10 Essential Nutrients for Athletes
A healthy and balanced diet combined with fitness training is the basis for becoming a successful athlete capable of making progress every day.
That's why it's vital to talk about the nutrients for athletes that you should include in your daily diet. Do you want to know what these nutrients are and what is the main benefit of their consumption? We will tell you about them in the following text.
Nutrients for athletes: Which ones are the best?
- B vitamins
These vitamins are related to energy production and fatigue reduction, so they are ideal for runners. They include vitamins B1, B2, B5, B6, B7, B9, and, above all, B12.
Vitamin B12 is essential for athletes' recovery and is abundant in foods such as sardines, rabbit meat, or mussels.
Vitamins B9 and B12 are also present in carrots, lettuce, or tomatoes.
Vitamin B1 is abundant in eggs or peanuts, and vitamin B2 is present in almonds.
Vitamin B3 can be consumed through brown rice. In addition, vitamin B5 is perfect for worn-out immune systems and is found in seeds and grains.
- Vitamin C
It is best known for reducing cold and flu symptoms in winter, but this vitamin is also recommended for runners because it helps to improve bone health, reduce fatigue and tiredness and improve iron absorption, which is another essential nutrient for athletes. Foods rich in vitamin C are oranges, kiwis, red peppers, strawberries, and broccoli.

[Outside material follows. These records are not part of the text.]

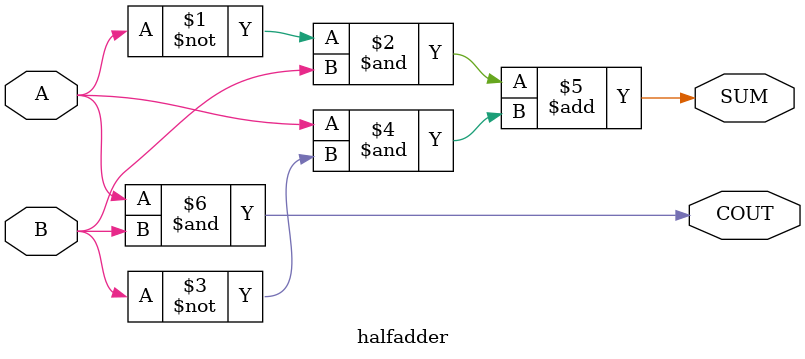
<source format=v>
module halfadder (A,B,SUM,COUT);
	
	input A,B;
	output SUM,COUT;
	
	assign SUM = (~A&B) + (A&~B);
	assign COUT = A&B;

endmodule
</source>
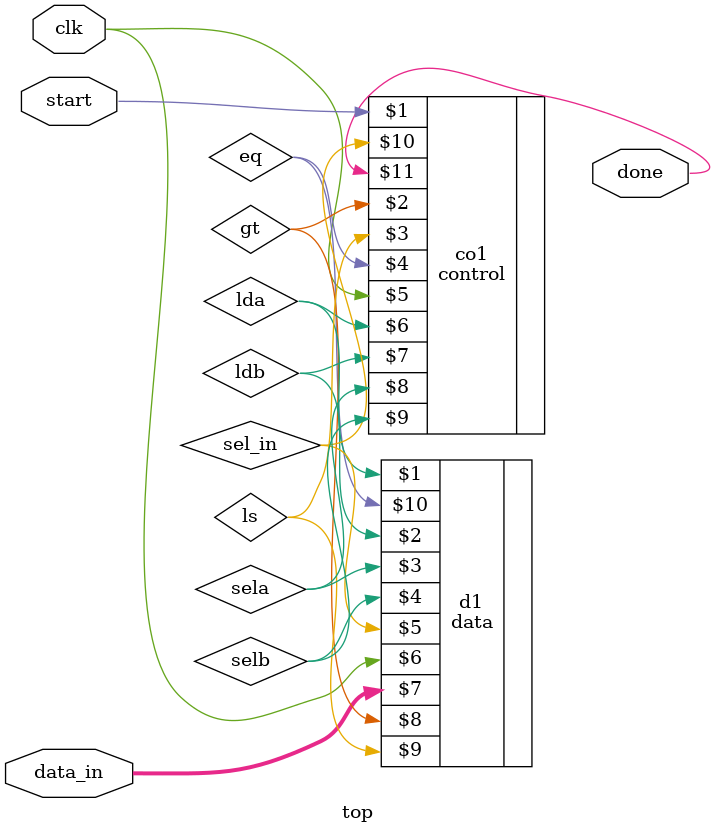
<source format=v>
module top(data_in,clk,start,done);

input [15:0] data_in;
input clk,start;
output done;

wire lda,ldb,sela,selb,sel_in,gt,ls,eq;

data d1(lda,ldb,sela,selb,sel_in,clk,data_in,gt,ls,eq);

control co1(start,gt,ls,eq,clk,lda,ldb,sela,selb,sel_in,done);

endmodule

</source>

However, you can also buy vitamin C supplements when working out or running as your body will need more of this antioxidant vitamin. The recommended daily dose of vitamin C for athletes is 1000 to 2000mg, but some take up to 3000 mg.
- Vitamin D
This vitamin reduces the risk of bone fractures and accelerates the recovery process after an injury. It is present in certain fish such as anchovies and eggs. In addition, the sun is the source of energy that can bring more vitamin D to the skin, so do not hesitate to run in suspenders and shorts whenever it's sunny outside
- Vitamin E
Vitamin E is a powerful antioxidant that will help you avoid premature exhaustion. Besides being excellent for bone, hair, and skin health, vitamin E is a powerful ally of athletes with high performance as it promotes endurance and pushes personal performative limits without suffering injuries. Almonds, sunflower seeds, avocado, squash, trout, and shrimp are some of the foods with the highest content of vitamin E that you can introduce to your diet.
- Vitamin K
This is perfect for female runners because of its effect on bone resorption. Where to find it? In green leafy vegetables. Vitamin K prevents Calcium from building in the arteries and helps the mineral promote bone health.
This is another of the most popular nutrients for its positive effect on bones. It is present in dairy products, salmon, green leafy vegetables, and nuts, among others. Calcium is a crucial mineral for bone formation and skeletomuscular health.
Oatmeal and whole-grain products are natural sources of fiber that will bring you invaluable benefits. For example, their consumption before a race or a long or intense workout can increase an athlete's performance and prevent muscles from tearing and causing severe injury.
Fibers also minimize indigestion and gasses, important for full-power performance whether in recreational or professional athletes.
Iron is one of the essential nutrients for runners. Iron is responsible for producing hemoglobin in red blood cells and this, in turn, is responsible for transporting oxygen to the tissues and carbon dioxide from the tissues to the lungs, where it ends up being eliminated. In addition, iron is an essential nutrient in the synthesis of myoglobin, a special protein that stores and manages oxygen in the muscles.
It is usually very low in women, so lentils, soybeans, spinach, chard, chicken, fish, whole grains, and clams must be part of female athletes' diet.
- Magnesium and potassium
These two nutrients are ideal for managing proper muscle contraction. However, they reduce when you sweat and exercise, so you can start consuming more bananas and sweet potatoes if you're working out regularly.
Salmon, herring, sardines, and mackerel are some of the highest Omega-3 content foods. Omega-3-rich foods and supplements can prevent the delayed onset muscle soreness (DOMS) in high-performance athletes, especially if consumed in a fish oil form or capsules. Enhanced athletic performance is another benefit of Omega-3 for athletes, as well as bone and heart health, essential for endurance during strenuous sessions.
Vitamins and minerals such as all vitamins B, vitamin C, vitamin K, Calcium, Iron, Potassium, and Magnesium, are essential nutrients for optimal athletic performance and health.
The list won't be complete without fiber and Omega-3 fatty acids that every high-performing athlete needs for obtaining more energy and impeccable bone and muscle structure.